As Jessie Emeshili approaches the end of her second-year in the Networking and Information Technology degree program at Ontario Tech University, she has a keen eye on the road she wants to follow after graduation in 2026. In February, Emeshili gained valuable insight into her future plans by participating in a university event known as the ‘Career Bus’, where students travel to a local employer to learn how the skills they are gaining in their studies will soon apply in the workplace.

“One of the key lessons I've learned is that career paths aren't always straightforward,” says Emeshili. “Many students have a predetermined idea of where we'll go and how we'll get there. But hearing from a variety of professionals has shown me the value in being open to unexpected opportunities. It's perfectly fine to take chances and explore paths we hadn't previously considered.”

Emeshili would love to see more Career Bus and Career Day events at Ontario Tech.

“I tended to evaluate a company based on the job title or whether it's a name I recognize,” says Emeshili. “Hearing from the Career Day speakers made me realize the importance of looking beyond these initial impressions. Opportunities with lesser-known companies or positions with unconventional titles, can offer unique experiences and growth opportunities that I might otherwise miss out on.”

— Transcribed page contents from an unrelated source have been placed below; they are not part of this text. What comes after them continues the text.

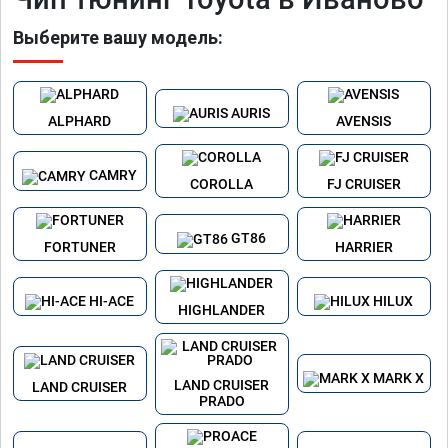
Выберите вашу модель:
AURIS
ALPHARD
AVENSIS
CAMRY
COROLLA
FJ CRUISER
GT86
FORTUNER
HARRIER
HI-ACE
HILUX
HIGHLANDER
MARK X
LAND CRUISER
LAND CRUISER
PRADO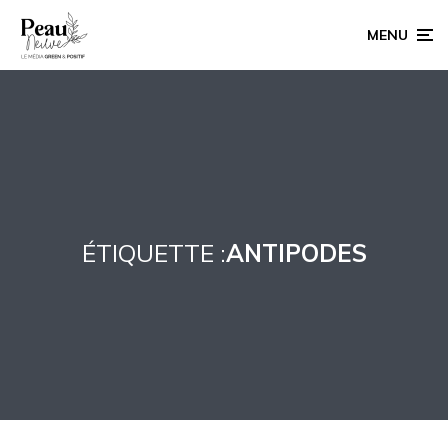
MENU
ÉTIQUETTE :
ANTIPODES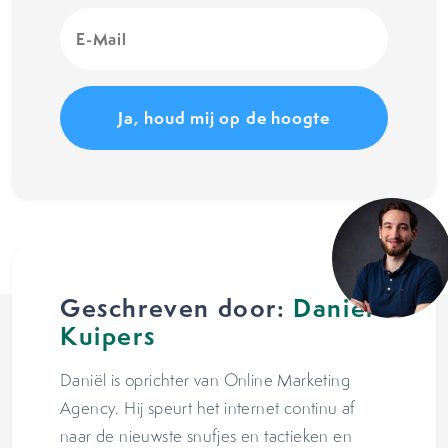
E-
Mail
(Vereist)
Geschreven door:
Daniël
Kuipers
Daniël is oprichter van Online Marketing
Agency. Hij speurt het internet continu af
naar de nieuwste snufjes en tactieken en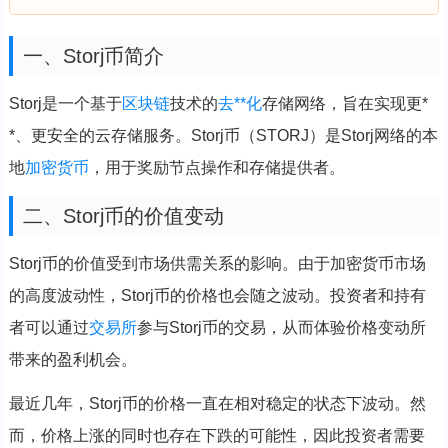
一、Storj币简介
Storj是一个基于
区块链
技术的
去**化
存储网络，旨在实现更*
*、更安全的云存储服务。Storj币（STORJ）是Storj网络的本
地
加密货币
，用于奖励节点操作和存储提供者。
二、Storj币的价值变动
Storj币的价值受到市场供需关系的影响。由于加密货币市场
的高度波动性，Storj币的价格也会随之波动。投资者和持有
者可以通过
交易所
参与Storj币的交易，从而体验价格变动所
带来的盈利机会。
最近几年，Storj币的价格一直在相对稳定的状态下波动。然
而，价格上涨的同时也存在下跌的可能性，因此投资者需要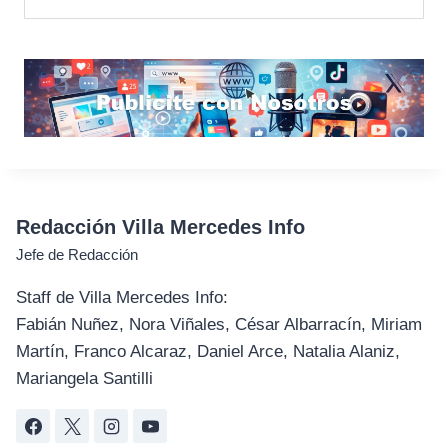
Redacción Villa Mercedes Info
Jefe de Redacción
Staff de Villa Mercedes Info:
Fabián Nuñez, Nora Viñales, César Albarracín, Miriam
Martín, Franco Alcaraz, Daniel Arce, Natalia Alaniz,
Mariangela Santilli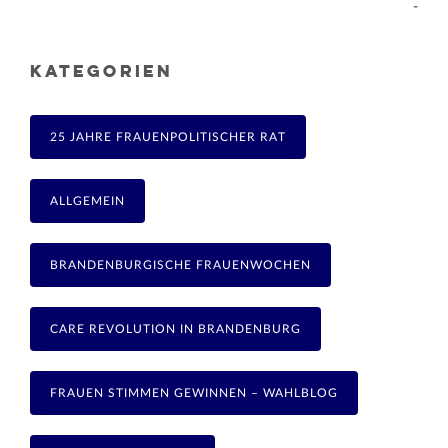
-
KATEGORIEN
25 JAHRE FRAUENPOLITISCHER RAT
ALLGEMEIN
BRANDENBURGISCHE FRAUENWOCHEN
CARE REVOLUTION IN BRANDENBURG
FRAUEN STIMMEN GEWINNEN – WAHLBLOG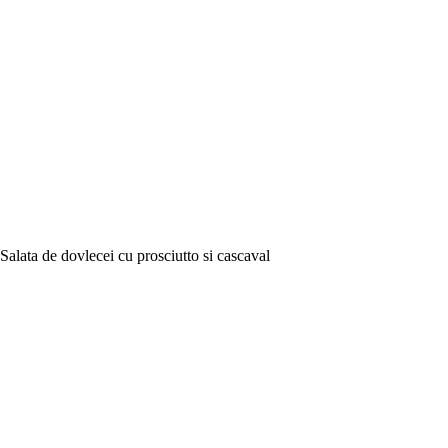
Salata de dovlecei cu prosciutto si cascaval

The Career Bus is just one of many ways that demonstrate Ontario Tech’s longstanding belief in the value of student-focused educational options that deliver practical, hands-on experiences as a major component of every university program.

“Before the Career Bus trip, I had been feeling some stress about what career and specialty I want to dive into,” says Kezia Bello, a third-year student in Tech Management. “I learned so much about the jobs in the field. Now I know what employers really look for and I know that my skills will be valued by a company. And I don't have to know exactly what I want, because things change.”

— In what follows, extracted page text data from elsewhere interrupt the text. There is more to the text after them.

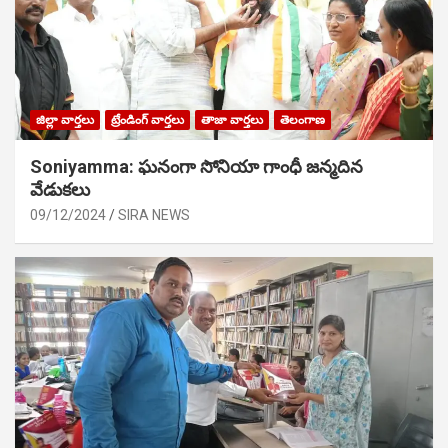
జిల్లా వార్తలు
ట్రేండింగ్ వార్తలు
తాజా వార్తలు
తెలంగాణ
Soniyamma: ఘ‌నంగా సోనియా గాంధీ జ‌న్మ‌దిన
వేడుక‌లు
09/12/2024
SIRA NEWS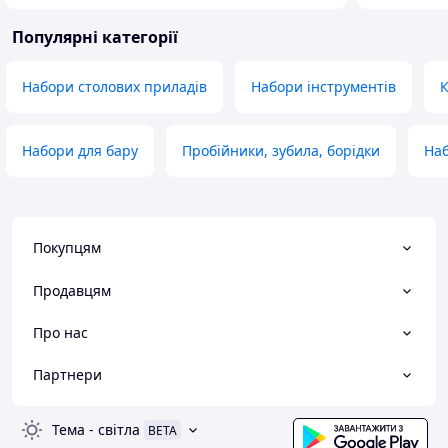
Популярні категорії
Набори столових приладів
Набори інструментів
К
Набори для бару
Пробійники, зубила, борідки
Наб
Покупцям
Продавцям
Про нас
Партнери
Тема
-
світла
BETA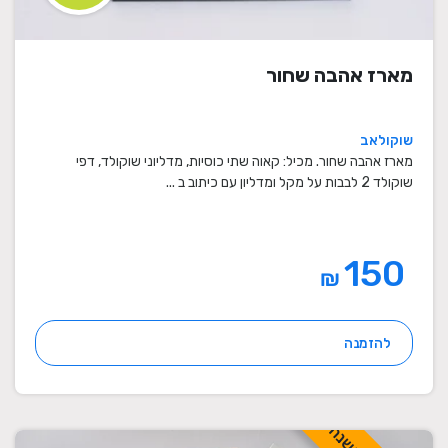
מארז אהבה שחור
שוקולאב
מארז אהבה שחור. מכיל: קאוה שתי כוסיות, מדליוני שוקולד, דפי
שוקולד 2 לבבות על מקל ומדליון עם כיתוב ב ...
150
₪
להזמנה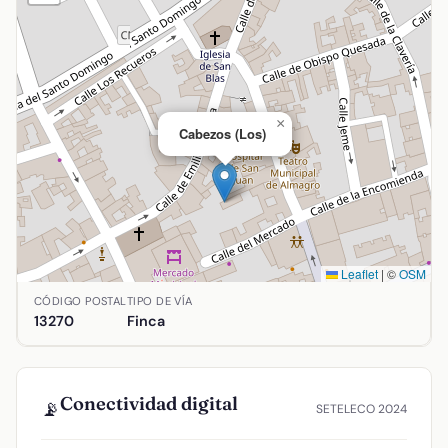
×
Cabezos (Los)
Leaflet
|
©
OSM
Ubicación de Cabezos (Los) en Almagro, Ciudad Real. Coord
CÓDIGO POSTAL
TIPO DE VÍA
13270
Finca
Conectividad digital
📡
SETELECO 2024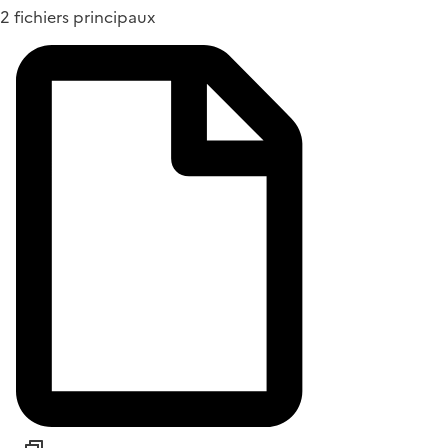
2 fichiers principaux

Hima Paul, a fourth-year Software Engineering student who completed a 12-month co-op at RBC, says she gained invaluable real-world experience from her placement. 

“Co-op and internship opportunities bridge academic knowledge with practical application,” says Paul. “Such experience not only enhances your skill set, but also provides a better understanding of your career path.”

Did you know?
  • All Ontario Tech faculties offer co-ops or internships as part of degree programs. Students gain skills, competencies and networking from these experiences, while employers establish connections with future talent who are ready to hit the ground running upon hiring.
  • Co-operative Education and Work-Integrated Learning (CEWIL) Canada designates March as Work Integrated Learning Month.
Ontario Tech experiential learning data (2022-2023)  

Ontario Tech University has a long history of offering experiential and work-integrated learning to students that enrich student learning while preparing them for future careers. This hands-on approach to education   helps students develop the skills and knowledge they need to succeed in their chosen field, while also providing them with valuable work experience and professional connections.

  • Nearly 3,000 Ontario Tech students participated in work-integrated learning in 2022-2023.
  • Nearly 3,400 unique learning experiences across 15 different types of engagement (co-op, service learning, applied research projects, entrepreneurship and more).
  • Nearly 400 different industry and community partners across the GTA and beyond.